_INSTRUCTIONS TO FOLLOW_: Any pictures in the records below should be skipped; write out everything else exactly.
•••••
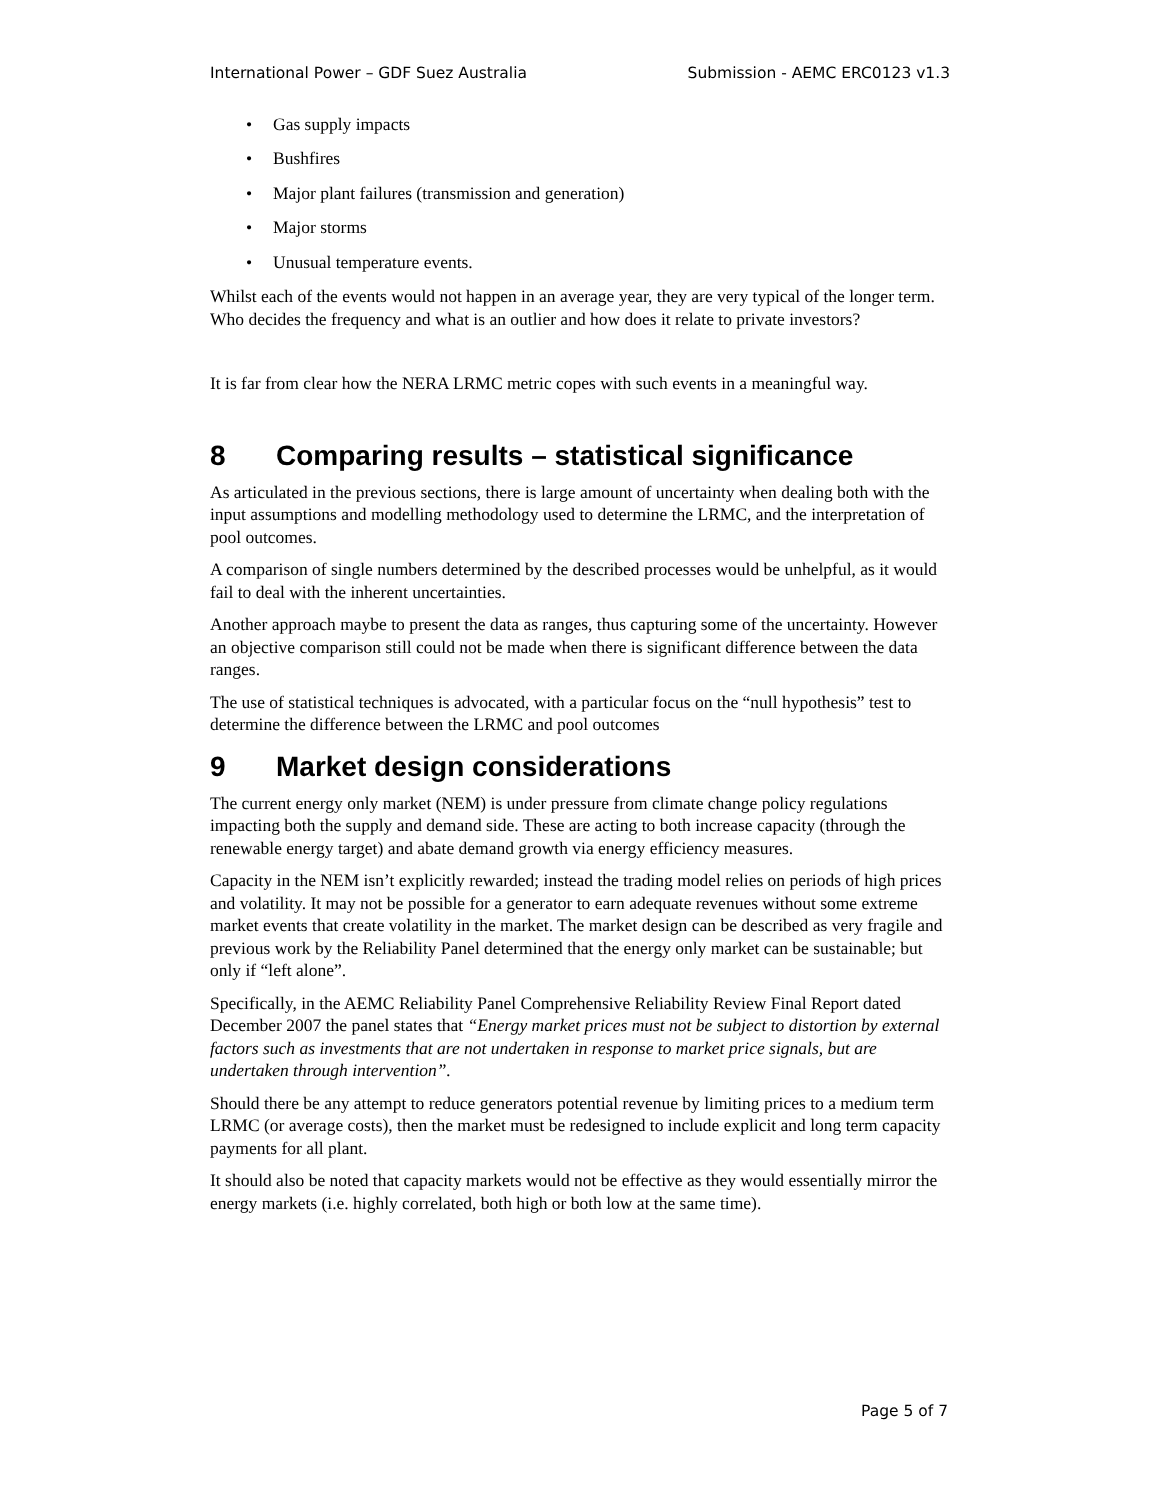International Power – GDF Suez Australia Submission - AEMC ERC0123 v1.3
• Gas supply impacts
• Bushfires
• Major plant failures (transmission and generation)
• Major storms
• Unusual temperature events.
Whilst each of the events would not happen in an average year, they are very typical of the longer term. Who decides the frequency and what is an outlier and how does it relate to private investors?
It is far from clear how the NERA LRMC metric copes with such events in a meaningful way.
8 Comparing results – statistical significance
As articulated in the previous sections, there is large amount of uncertainty when dealing both with the input assumptions and modelling methodology used to determine the LRMC, and the interpretation of pool outcomes.
A comparison of single numbers determined by the described processes would be unhelpful, as it would fail to deal with the inherent uncertainties.
Another approach maybe to present the data as ranges, thus capturing some of the uncertainty. However an objective comparison still could not be made when there is significant difference between the data ranges.
The use of statistical techniques is advocated, with a particular focus on the “null hypothesis” test to determine the difference between the LRMC and pool outcomes
9 Market design considerations
The current energy only market (NEM) is under pressure from climate change policy regulations impacting both the supply and demand side. These are acting to both increase capacity (through the renewable energy target) and abate demand growth via energy efficiency measures.
Capacity in the NEM isn’t explicitly rewarded; instead the trading model relies on periods of high prices and volatility. It may not be possible for a generator to earn adequate revenues without some extreme market events that create volatility in the market. The market design can be described as very fragile and previous work by the Reliability Panel determined that the energy only market can be sustainable; but only if “left alone”.
Specifically, in the AEMC Reliability Panel Comprehensive Reliability Review Final Report dated December 2007 the panel states that “Energy market prices must not be subject to distortion by external factors such as investments that are not undertaken in response to market price signals, but are undertaken through intervention”.
Should there be any attempt to reduce generators potential revenue by limiting prices to a medium term LRMC (or average costs), then the market must be redesigned to include explicit and long term capacity payments for all plant.
It should also be noted that capacity markets would not be effective as they would essentially mirror the energy markets (i.e. highly correlated, both high or both low at the same time).
Page 5 of 7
•••••
_WRITTEN RESPONSE_:
International Power – GDF Suez Australia Submission - AEMC ERC0123 v1.3
• Gas supply impacts
• Bushfires
• Major plant failures (transmission and generation)
• Major storms
• Unusual temperature events.
Whilst each of the events would not happen in an average year, they are very typical of the longer term. Who decides the frequency and what is an outlier and how does it relate to private investors?
It is far from clear how the NERA LRMC metric copes with such events in a meaningful way.
8 Comparing results – statistical significance
As articulated in the previous sections, there is large amount of uncertainty when dealing both with the input assumptions and modelling methodology used to determine the LRMC, and the interpretation of pool outcomes.
A comparison of single numbers determined by the described processes would be unhelpful, as it would fail to deal with the inherent uncertainties.
Another approach maybe to present the data as ranges, thus capturing some of the uncertainty. However an objective comparison still could not be made when there is significant difference between the data ranges.
The use of statistical techniques is advocated, with a particular focus on the “null hypothesis” test to determine the difference between the LRMC and pool outcomes
9 Market design considerations
The current energy only market (NEM) is under pressure from climate change policy regulations impacting both the supply and demand side. These are acting to both increase capacity (through the renewable energy target) and abate demand growth via energy efficiency measures.
Capacity in the NEM isn’t explicitly rewarded; instead the trading model relies on periods of high prices and volatility. It may not be possible for a generator to earn adequate revenues without some extreme market events that create volatility in the market. The market design can be described as very fragile and previous work by the Reliability Panel determined that the energy only market can be sustainable; but only if “left alone”.
Specifically, in the AEMC Reliability Panel Comprehensive Reliability Review Final Report dated December 2007 the panel states that “Energy market prices must not be subject to distortion by external factors such as investments that are not undertaken in response to market price signals, but are undertaken through intervention”.
Should there be any attempt to reduce generators potential revenue by limiting prices to a medium term LRMC (or average costs), then the market must be redesigned to include explicit and long term capacity payments for all plant.
It should also be noted that capacity markets would not be effective as they would essentially mirror the energy markets (i.e. highly correlated, both high or both low at the same time).
Page 5 of 7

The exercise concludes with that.